> **ACTIVITY A**
Return, unchanged, every line of the entries from their very first line down to the line containing "- CSS-based styling", with both of those lines included.

Start of EXTRACT TO READ

Sunday, October 2, 2016

The Paraiba Inscriptions and the Two South America Islands of Antiquity, Part II

Continuing with the previous article about the shipwrecked Sidonian sailors that supposed landed on an island along what is now the east coast of South America. 
    However, Venice Priddis designed her map with information available to her at the time in 1975, but with modern knowledge, based on the past more than 40 years of study and work in South America, we have a better grasp of the geology of the area, ancient seabeds, and much else to paint a more accurate picture. No doubt, as the years progress, and geological work improves even more, we will know more.  
Modern geologists claim this is what the continent looked like in ages past, with the green areas above water. Therefore, if the Sidonian sailors approached from the area #1, which is where the currents would have brought a drifting vessel from across the South Atlantic, they could have seen two large islands (Red Arrows), but not the far (yellow arrow) West Island (Land of Promise). And in landing, they could have moved south along the coast to (maroon arrow) where the Paraiba River is located 100 miles north of Rio de Juneiro and the location of the inscription          

    What we do know with some confidence, is a report that was filed by returning sailors to Spain in the latter half of the fifth century B.C. Whether the story is true or not is unknown, but it was dutifully reported at the time and some have written extensively about it, especially in the 18th and 19th centuries when Ezra Stiles, then president of Yale College claimed the writing to be Hebrew. In his 1871 book, Ancient America, John Denison Baldwin said that “the known enterprise of the Phoenician race, and this ancient knowledge of America, so variously expressed, strongly encourage the hypothesis that the people called Phoenicians came to this continent, established colonies in the region where ruined cities are found, and filled it with civilized life. It is argued that they made voyages on the “great exterior ocean,” and that such navigators must have crossed the Atlantic; and it is added that symbolic devices similar to those of the Phoenicians are found in the American ruins, and that an old tradition of the native Mexicans and Central Americans described the first civilizers as “bearded white men,” who “came from the East in ships.”

End of EXTRACT TO READ
Start of DATASET CONTENT

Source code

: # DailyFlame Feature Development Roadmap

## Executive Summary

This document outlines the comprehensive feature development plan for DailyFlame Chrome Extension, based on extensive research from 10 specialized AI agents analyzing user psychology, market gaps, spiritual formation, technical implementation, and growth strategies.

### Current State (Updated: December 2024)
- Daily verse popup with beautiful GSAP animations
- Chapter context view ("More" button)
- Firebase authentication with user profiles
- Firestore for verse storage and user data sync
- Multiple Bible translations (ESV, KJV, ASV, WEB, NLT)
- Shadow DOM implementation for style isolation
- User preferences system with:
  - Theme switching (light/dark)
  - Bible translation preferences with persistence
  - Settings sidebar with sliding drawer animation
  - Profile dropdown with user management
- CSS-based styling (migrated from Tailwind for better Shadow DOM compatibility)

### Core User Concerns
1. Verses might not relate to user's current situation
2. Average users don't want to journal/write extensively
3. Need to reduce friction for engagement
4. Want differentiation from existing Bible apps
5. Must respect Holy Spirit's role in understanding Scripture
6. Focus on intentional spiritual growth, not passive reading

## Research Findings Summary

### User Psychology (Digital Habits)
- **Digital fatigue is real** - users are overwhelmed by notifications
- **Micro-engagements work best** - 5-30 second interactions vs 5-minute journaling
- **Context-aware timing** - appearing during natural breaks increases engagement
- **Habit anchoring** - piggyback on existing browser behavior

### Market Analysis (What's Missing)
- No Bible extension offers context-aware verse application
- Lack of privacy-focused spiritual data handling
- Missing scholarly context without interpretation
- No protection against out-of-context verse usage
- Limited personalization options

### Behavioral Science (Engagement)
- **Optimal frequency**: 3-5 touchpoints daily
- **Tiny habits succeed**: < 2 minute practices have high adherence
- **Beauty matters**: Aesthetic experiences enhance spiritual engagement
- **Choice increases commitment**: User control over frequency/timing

End of DATASET CONTENT

> **ACTIVITY B**
Retype everything in the article on the Paraiba inscriptions from "Sunday, October 2, 2016" down to "will know more.", character for character.

> **WRITTEN REPLY A**
Source code

: # DailyFlame Feature Development Roadmap

## Executive Summary

This document outlines the comprehensive feature development plan for DailyFlame Chrome Extension, based on extensive research from 10 specialized AI agents analyzing user psychology, market gaps, spiritual formation, technical implementation, and growth strategies.

### Current State (Updated: December 2024)
- Daily verse popup with beautiful GSAP animations
- Chapter context view ("More" button)
- Firebase authentication with user profiles
- Firestore for verse storage and user data sync
- Multiple Bible translations (ESV, KJV, ASV, WEB, NLT)
- Shadow DOM implementation for style isolation
- User preferences system with:
  - Theme switching (light/dark)
  - Bible translation preferences with persistence
  - Settings sidebar with sliding drawer animation
  - Profile dropdown with user management
- CSS-based styling (migrated from Tailwind for better Shadow DOM compatibility)

> **WRITTEN REPLY B**
Sunday, October 2, 2016

The Paraiba Inscriptions and the Two South America Islands of Antiquity, Part II

Continuing with the previous article about the shipwrecked Sidonian sailors that supposed landed on an island along what is now the east coast of South America. 
    However, Venice Priddis designed her map with information available to her at the time in 1975, but with modern knowledge, based on the past more than 40 years of study and work in South America, we have a better grasp of the geology of the area, ancient seabeds, and much else to paint a more accurate picture. No doubt, as the years progress, and geological work improves even more, we will know more.